AS: All I know is one of the guys who stands there naked by the door got fired for getting an erection.

KJ: I think it’s very effective as the art of getting attention. People are actually getting hurt doing this. I read about it the New York Times. They are suffering having to stand all day for their naked shift, everyday. Stand around not getting erections.

AS: It goes back to the Banksy movie. Attention is valued in the art world. It becomes a commodity. This is the Duchamp world. The non-retinal world. I thought we could talk about what happens when you get too much attention.
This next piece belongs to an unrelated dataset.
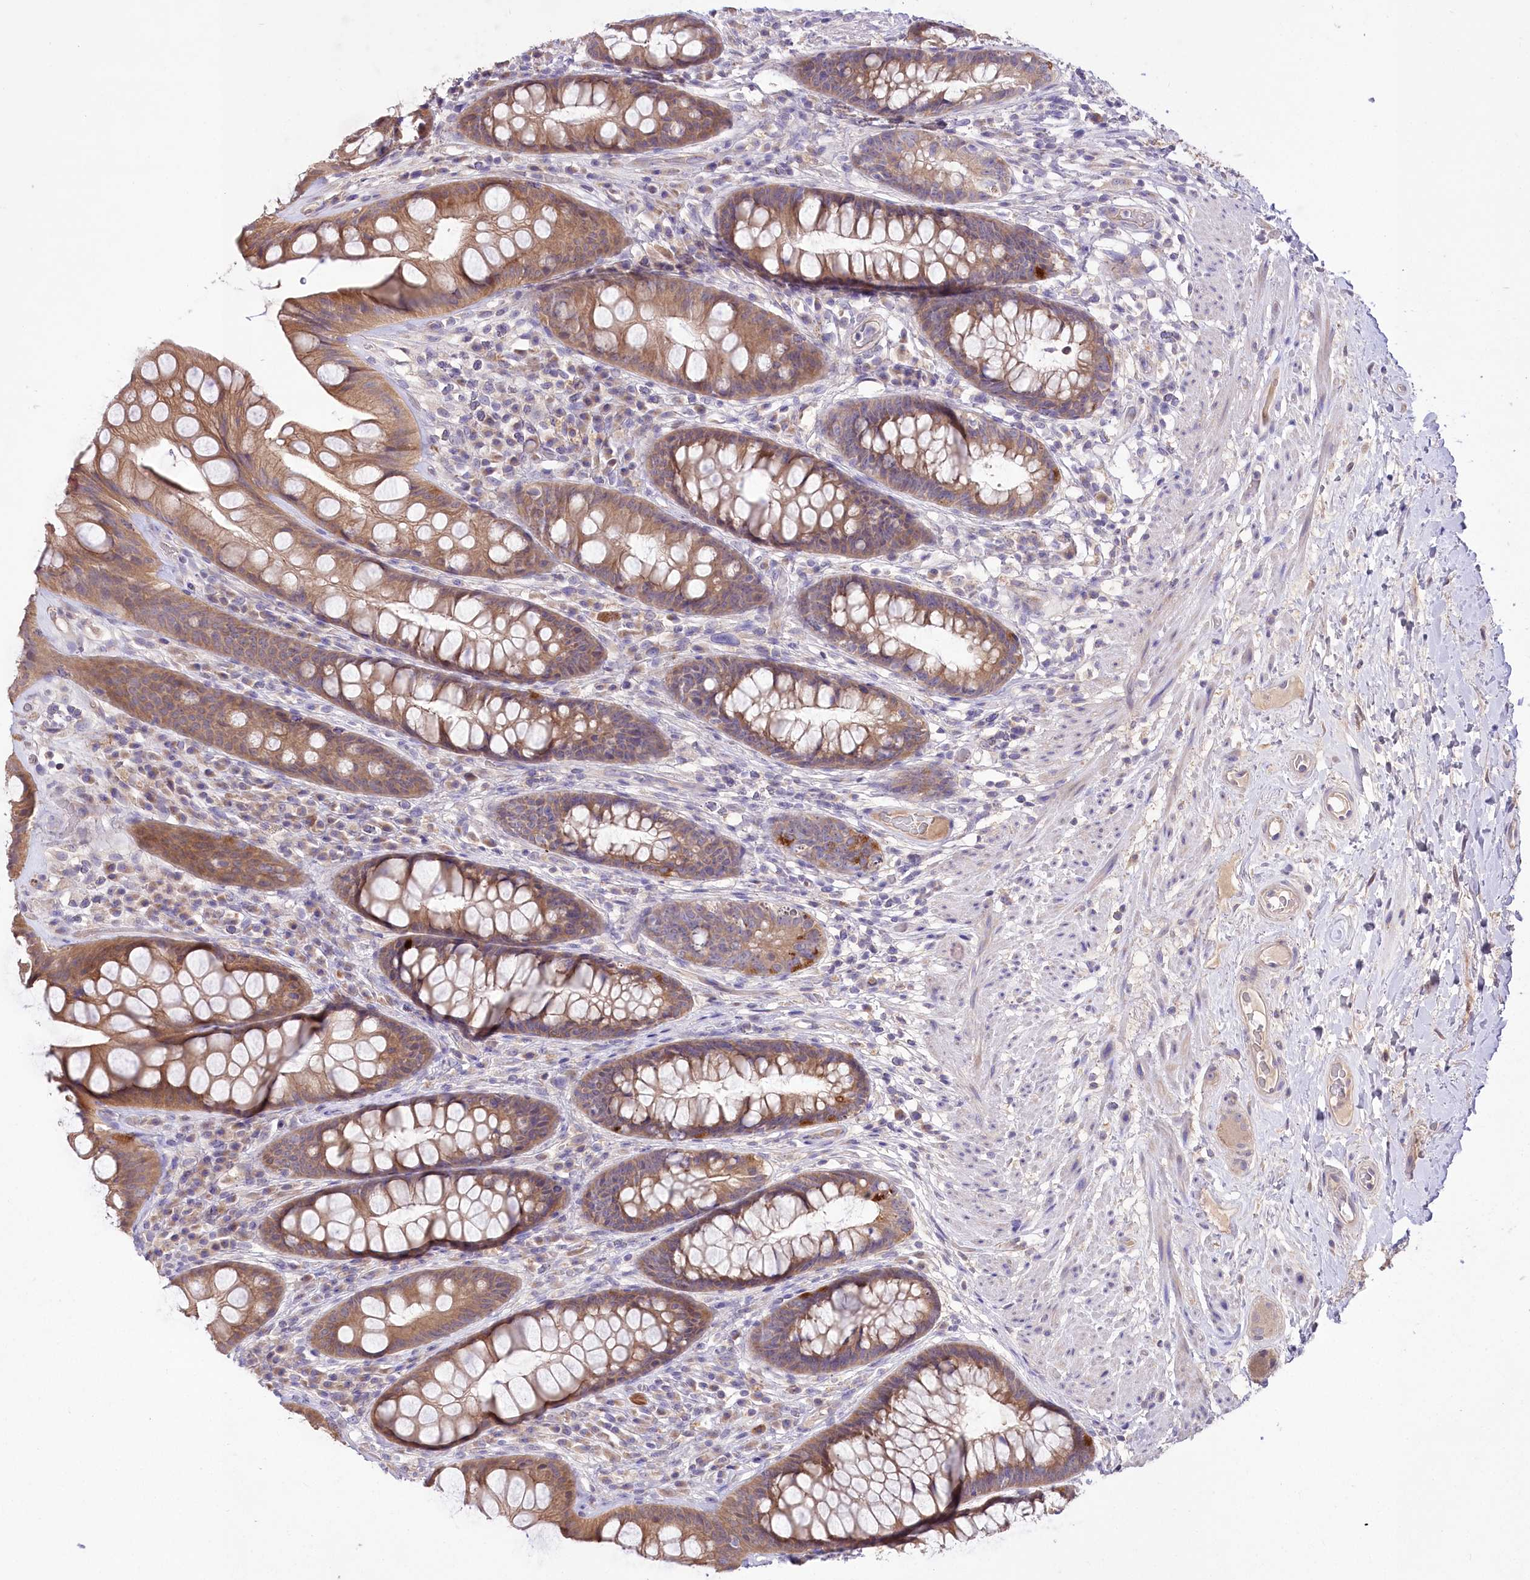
{"staining": {"intensity": "moderate", "quantity": ">75%", "location": "cytoplasmic/membranous"}, "tissue": "rectum", "cell_type": "Glandular cells", "image_type": "normal", "snomed": [{"axis": "morphology", "description": "Normal tissue, NOS"}, {"axis": "topography", "description": "Rectum"}], "caption": "Immunohistochemical staining of benign human rectum displays moderate cytoplasmic/membranous protein positivity in approximately >75% of glandular cells. (IHC, brightfield microscopy, high magnification).", "gene": "PBLD", "patient": {"sex": "male", "age": 74}}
KJ: It’s a mixed blessing.

AJ: You’re not allowed to complain about it because you’re getting what everybody’s after. I sought it when I did Maus. The work I was doing early on was made without any expectation of people reading it, but soon I found myself having to decide whether to become a gallery artist or tell stories, because comics without stories weren’t what people were after. After Breakdowns sold around 4000 copies in 15 years, I knew this wasn’t going to work for me because I was trying to make published work. I like print.

KJ: You like numbers. You like being picked up by a lot of people.

AS: I like the whole dynamic of comics.

KJ: For you it’s not enough to just be making work.

AS: I didn’t want to make 20 copies and hope for the best. I wanted the work in the world. I’m aware of my obligations as a communicator. The problem with communication is that people can’t hear anything they don’t already know.

KJ: It’s difficult not to work in clichés to say something. In order to say something you have to position your clichés in a way so they can produce new thought.

AS: That’s exactly my business as a cartoonist. Cartooning is the art of moving clichés around. The pugnacious type has a big jaw. The wimp has hunched shoulders.

KJ: Sometimes one makes things just because it’s something you should do. People didn’t pick up your early work because of all the noise directed at them. That’s the economy of attention.

AS: Now I feel like I’ve worked on misunderstood work, not by everybody, but like when I occasionally see the high school papers that are being written up about Maus. It’s in schools strictly because of its content. People assume it’s crudely drawn, but that was because I didn’t want people to get lost in my hand gesture. I wanted it to seem like a typeface I’d designed, but a handwritten typeface. I sketched and prepared the entire thing before I began.

KJ: I always liked art preparations. The sketches. I used to have a very hard time with the finished work. Franz Kline was huge for me. I don’t know if I transitioned from painting. The same thinking is taking place. I’m not using paints but I’m still a painter. I start working because something has an allure for me. It could be something I see, an idea and I begin to toy with it. I’m not trying to reproduce the world that we live in. I’m more interested in making things that are impossible in the world.

posted by kramer at 8:24 PM
2 comments

Blogger Isabella Fiske McFarlin said...

Nice pictures of my old friends Art and Ken. I rather enjoy Banksy's work but I see it rarely because I live in the country where there are all those boring trees that Art dislikes.

Ken, is it really so awful? I love the Marxian quality of it all. But I suppose the same image again and again could get difficult for the eyes.
I liked the film, but my tastes aren't nearly as discriminating and particular as that of Ken and Art.
I assume this was last year or 2 years ago...

7:22 AM  


Blogger Isabella Fiske McFarlin said...

Art began to sit in on Ken's classes at Harpur (Binghamton U.) in 1969-70, NOT in the Mid-Sixties. We both became close with Ken in early 1970, as I recall, when I went to Binghamton to live with Art for the second (formal householding) time. I loved Ken, Flo, and Nisi-- I don't think Aza was born yet.